Do a search on here for _internet in Spain_ or just _internet_ and look at the posts on this forum, because internet coverage does vary, not only in speed but in what is available in different areas (or even in different villages).
And as the internet will be your lifeline regarding work, you need to make sure as far as possible that you are able to use it.


----------



## Pesky Wesky (May 10, 2009)

Solwriter said:


> Hi gibbo,
> Pesky and Thrax have given you some good advice.
> My advice concerns your work.
> Do a search on here for _internet in Spain_ or just _internet_ and look at the posts on this forum, because internet coverage does vary, not only in speed but in what is available in different areas (or even in different villages).
> And as the internet will be your lifeline regarding work, you need to make sure as far as possible that you are able to use it.


VIP!
(Very Important Point)


----------



## baldilocks (Mar 7, 2010)

mrypg9 said:


> Or we're cliquish, argumentative, stupid, negative and unhelpful...
> 
> Enough already...I'm off to read The Daily Mail and post some really offensive rude comments in reply to the inarticulate bigoted twerps who post on their so-called news reports.

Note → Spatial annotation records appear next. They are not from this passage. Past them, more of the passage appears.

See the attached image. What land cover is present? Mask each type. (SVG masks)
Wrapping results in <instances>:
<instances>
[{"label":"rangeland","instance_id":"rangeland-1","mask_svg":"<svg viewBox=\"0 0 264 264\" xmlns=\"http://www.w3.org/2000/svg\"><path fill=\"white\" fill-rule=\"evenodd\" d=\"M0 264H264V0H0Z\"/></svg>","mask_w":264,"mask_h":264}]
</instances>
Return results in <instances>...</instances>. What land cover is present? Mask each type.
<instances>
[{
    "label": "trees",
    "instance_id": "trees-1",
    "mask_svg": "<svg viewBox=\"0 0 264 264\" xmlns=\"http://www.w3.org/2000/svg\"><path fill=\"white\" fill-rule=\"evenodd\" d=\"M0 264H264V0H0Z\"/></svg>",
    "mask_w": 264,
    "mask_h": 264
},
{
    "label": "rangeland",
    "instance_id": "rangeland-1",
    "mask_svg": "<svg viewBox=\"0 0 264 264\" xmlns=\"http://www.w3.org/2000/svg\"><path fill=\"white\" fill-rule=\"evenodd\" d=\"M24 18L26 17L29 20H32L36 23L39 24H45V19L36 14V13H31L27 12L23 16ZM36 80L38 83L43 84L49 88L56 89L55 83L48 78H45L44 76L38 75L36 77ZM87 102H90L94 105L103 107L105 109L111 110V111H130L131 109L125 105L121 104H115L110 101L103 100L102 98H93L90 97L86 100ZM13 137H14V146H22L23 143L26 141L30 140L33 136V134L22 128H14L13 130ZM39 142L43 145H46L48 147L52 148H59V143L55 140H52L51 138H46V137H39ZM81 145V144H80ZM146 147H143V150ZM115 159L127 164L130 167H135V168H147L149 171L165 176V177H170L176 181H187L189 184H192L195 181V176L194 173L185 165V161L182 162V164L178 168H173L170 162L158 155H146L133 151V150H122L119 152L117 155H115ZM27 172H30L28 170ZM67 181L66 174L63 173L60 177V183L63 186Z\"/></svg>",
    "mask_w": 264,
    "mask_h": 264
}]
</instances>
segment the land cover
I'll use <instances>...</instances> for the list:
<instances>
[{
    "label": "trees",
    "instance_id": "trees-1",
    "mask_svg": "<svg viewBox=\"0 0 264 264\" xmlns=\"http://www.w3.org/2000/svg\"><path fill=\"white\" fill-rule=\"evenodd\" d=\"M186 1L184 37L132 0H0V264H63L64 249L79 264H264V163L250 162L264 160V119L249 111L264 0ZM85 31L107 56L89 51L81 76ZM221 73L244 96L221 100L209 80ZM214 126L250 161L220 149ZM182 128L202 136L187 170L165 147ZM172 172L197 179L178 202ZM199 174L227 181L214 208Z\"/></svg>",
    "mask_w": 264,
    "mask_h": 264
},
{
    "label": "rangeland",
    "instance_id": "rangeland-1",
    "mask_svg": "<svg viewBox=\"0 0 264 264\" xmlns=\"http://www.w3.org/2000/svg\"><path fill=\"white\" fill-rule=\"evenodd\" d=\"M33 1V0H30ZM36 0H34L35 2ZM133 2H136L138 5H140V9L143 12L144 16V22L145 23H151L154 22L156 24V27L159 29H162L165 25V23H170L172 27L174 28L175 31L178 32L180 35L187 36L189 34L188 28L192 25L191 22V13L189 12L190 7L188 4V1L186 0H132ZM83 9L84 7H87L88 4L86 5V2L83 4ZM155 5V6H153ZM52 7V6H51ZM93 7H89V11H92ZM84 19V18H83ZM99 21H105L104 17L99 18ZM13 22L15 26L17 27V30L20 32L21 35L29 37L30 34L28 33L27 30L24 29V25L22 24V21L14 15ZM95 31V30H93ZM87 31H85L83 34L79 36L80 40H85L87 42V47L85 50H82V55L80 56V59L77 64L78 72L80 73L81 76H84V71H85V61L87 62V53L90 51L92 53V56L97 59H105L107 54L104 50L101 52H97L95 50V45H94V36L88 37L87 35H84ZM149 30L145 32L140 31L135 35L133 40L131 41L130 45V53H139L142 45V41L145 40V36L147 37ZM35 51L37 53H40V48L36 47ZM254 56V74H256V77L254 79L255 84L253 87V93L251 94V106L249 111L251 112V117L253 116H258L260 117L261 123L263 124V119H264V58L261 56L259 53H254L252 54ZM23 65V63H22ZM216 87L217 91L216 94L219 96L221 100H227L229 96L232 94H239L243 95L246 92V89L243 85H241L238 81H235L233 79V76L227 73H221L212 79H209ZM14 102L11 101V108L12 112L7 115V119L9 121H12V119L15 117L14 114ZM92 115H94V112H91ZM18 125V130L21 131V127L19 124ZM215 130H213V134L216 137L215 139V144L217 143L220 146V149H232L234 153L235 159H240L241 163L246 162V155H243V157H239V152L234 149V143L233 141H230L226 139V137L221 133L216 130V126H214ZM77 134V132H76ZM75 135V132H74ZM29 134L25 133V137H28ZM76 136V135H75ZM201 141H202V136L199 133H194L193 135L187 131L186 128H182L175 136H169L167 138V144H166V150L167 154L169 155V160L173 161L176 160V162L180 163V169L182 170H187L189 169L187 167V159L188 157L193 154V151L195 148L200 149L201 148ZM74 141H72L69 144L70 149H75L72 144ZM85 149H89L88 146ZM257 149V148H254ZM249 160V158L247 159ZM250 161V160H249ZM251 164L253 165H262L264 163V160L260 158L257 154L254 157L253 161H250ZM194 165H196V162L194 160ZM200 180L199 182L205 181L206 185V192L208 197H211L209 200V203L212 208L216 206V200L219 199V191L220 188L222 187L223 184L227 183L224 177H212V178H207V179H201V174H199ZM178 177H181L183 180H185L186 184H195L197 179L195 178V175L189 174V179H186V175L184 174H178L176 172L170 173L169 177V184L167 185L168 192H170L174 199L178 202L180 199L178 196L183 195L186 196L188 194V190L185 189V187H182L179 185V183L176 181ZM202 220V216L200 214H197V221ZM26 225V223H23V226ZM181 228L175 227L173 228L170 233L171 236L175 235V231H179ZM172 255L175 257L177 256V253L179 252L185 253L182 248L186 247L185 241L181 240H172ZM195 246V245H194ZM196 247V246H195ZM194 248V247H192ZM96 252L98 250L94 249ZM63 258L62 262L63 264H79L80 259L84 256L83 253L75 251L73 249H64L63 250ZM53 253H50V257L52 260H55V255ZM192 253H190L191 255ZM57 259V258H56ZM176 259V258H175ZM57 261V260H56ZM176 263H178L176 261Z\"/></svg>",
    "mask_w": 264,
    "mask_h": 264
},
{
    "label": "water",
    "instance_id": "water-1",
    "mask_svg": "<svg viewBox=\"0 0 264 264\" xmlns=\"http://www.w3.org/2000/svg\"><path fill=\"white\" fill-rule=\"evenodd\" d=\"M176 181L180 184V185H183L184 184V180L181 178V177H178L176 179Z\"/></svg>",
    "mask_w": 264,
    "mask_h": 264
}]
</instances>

You girls have all the fun!


----------



## gibbo74 (Jan 14, 2010)

Hi guys Thanx for all the advice 
Regarding my eldest she has moved out and in with her boyfriend in the uk , 
I will do some reading on the Internet issues , I thought Spain was more advanced with 4g etc , 

My twin boys only turned 8 last week 

And we would be looking at moving over this time next year which gives us a good 12 months to sort things out 

And regarding where we been its only been on holiday to benidorm , calella , Barcelona etc , we would like to live somewhere not to far from the coast and not somewhere remote


----------



## xabiaxica (Jun 23, 2009)

gibbo74 said:


> Hi guys Thanx for all the advice
> Regarding my eldest she has moved out and in with her boyfriend in the uk ,
> I will do some reading on the Internet issues , I thought Spain was more advanced with 4g etc ,
> 
> ...


that still leaves a HUGE area!!!


what did you like/not like about where you have been??


----------



## gibbo74 (Jan 14, 2010)

The beach and the weather , didn't really see much more , we will be coming out over the next few months to check areas and property out so open to ideas really


----------



## baldilocks (Mar 7, 2010)

Can't remember which thread it was on but I read today the mention of "not on an Urb". How many of us are "on an Urb"? I think it is importnat for many of the enquirers to know who is on one and what it is like to live there. I have only lived (very briefly) on one in Florida and my experience encouraged me to avoid such places when looking for 'where in Spain'. This view has since been reinforced by the translations we have to do for the Owners' Management Committee of an Urb nearer Granada.


----------